Swift Strokes and Sampled Constructs

June 13, Saturday 14:30 – SALT Galata

Unlike the flowing, balletic movements of hand-rendered letterforms, there is nothing swift in typographic forms. Intentionally arranging typeforms is slow, staged, expensive, and always deliberate. Typeface-making invites reflection, discussion, and review. Typefaces will stretch the limits of their encoding technologies to maximise the potential to act as agents of design discourse, cultural commentary, innovation and experimentation. This observation applies across typemaking and typesetting technologies — any variations we perceive are a factor of the number of people working on making typefaces, and the ease with which people can make one more typeface.

So far, so good. But once a critical level of people and speed of work are reached, typefaces accelerate their move away from those swift, nimble hand-crafted shapes, towards a richer, complex, and nuanced design space. These shapes bear evidence of methodologies involving deconstruction, sampling, and cross-referencing in ways that indicate a freedom from historical and manual models and conventions, but also an approach to risk in design that is entirely of its time.

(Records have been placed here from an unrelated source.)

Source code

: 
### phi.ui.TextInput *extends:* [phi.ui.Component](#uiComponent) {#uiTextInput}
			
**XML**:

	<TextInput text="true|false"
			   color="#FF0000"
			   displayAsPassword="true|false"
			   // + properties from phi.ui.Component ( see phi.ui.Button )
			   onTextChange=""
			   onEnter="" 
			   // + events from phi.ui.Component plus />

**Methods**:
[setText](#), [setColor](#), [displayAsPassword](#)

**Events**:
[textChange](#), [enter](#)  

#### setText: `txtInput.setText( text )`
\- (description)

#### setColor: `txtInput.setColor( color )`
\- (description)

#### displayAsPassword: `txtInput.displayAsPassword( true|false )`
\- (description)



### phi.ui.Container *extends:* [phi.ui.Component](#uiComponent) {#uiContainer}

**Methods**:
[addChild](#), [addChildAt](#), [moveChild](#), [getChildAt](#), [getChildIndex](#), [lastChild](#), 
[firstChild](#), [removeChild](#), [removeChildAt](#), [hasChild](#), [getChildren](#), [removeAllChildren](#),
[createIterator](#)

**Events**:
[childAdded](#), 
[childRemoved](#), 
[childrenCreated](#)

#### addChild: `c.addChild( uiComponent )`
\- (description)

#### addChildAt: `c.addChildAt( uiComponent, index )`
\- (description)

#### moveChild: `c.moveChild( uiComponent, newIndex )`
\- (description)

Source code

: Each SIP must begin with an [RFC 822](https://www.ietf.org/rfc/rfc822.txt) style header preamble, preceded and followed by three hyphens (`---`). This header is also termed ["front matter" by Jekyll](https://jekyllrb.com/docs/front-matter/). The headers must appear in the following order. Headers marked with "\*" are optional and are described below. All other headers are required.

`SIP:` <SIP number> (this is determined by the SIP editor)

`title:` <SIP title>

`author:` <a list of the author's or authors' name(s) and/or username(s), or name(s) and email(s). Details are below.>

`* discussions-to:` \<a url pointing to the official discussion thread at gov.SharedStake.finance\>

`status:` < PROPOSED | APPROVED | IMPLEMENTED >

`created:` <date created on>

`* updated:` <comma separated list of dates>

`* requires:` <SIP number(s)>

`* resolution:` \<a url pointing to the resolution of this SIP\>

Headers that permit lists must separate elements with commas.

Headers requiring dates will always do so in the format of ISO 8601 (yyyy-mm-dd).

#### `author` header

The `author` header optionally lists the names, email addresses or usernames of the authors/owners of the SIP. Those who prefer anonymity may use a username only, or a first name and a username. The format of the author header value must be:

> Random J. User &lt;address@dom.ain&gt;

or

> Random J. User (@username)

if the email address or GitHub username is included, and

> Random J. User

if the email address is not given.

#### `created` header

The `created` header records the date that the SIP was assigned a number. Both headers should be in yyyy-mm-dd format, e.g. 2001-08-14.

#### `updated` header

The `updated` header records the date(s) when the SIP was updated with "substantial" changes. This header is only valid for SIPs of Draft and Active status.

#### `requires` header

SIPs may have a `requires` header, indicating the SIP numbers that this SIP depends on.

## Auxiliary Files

In this exploded design space the comfort of tool limitations and conventions is absent, and the true dimension of typefaces is revealed: not objects (or representations of objects), but instances in a knowledge network, rich with information and potential for interpretation.

 

About Gerry Leonidas

Gerry Leonidas is an Associate Professor in Typography at the University of Reading, UK. He teaches, supervises, and lectures on typography, typeface design, and typographic education. He writes on typeface design, and is often asked to review and evaluate bodies of work. The rest of his time is taken with enterprise and knowledge transfer projects. Gerry’s consultancy focuses on publication design and typeface design with particular expertise in Greek typography. The impact of his work is most evident in the design quality and typographic support for Greek typefaces by Adobe, Monotype, Microsoft, and most major type foundries.

Gerry’s research interests cover the practice of typeface design as a response to wider contexts, and a range of issues surrounding Greek typeface design. He is the Programme Director of the MA Typeface Design course, which is recognised as a global reference for research-based teaching in a practical discipline. Based on this, he developed a summer course on typeface design, now in its sixth year. He recently took through certification a new distance-learning MA programme on research in typeface design.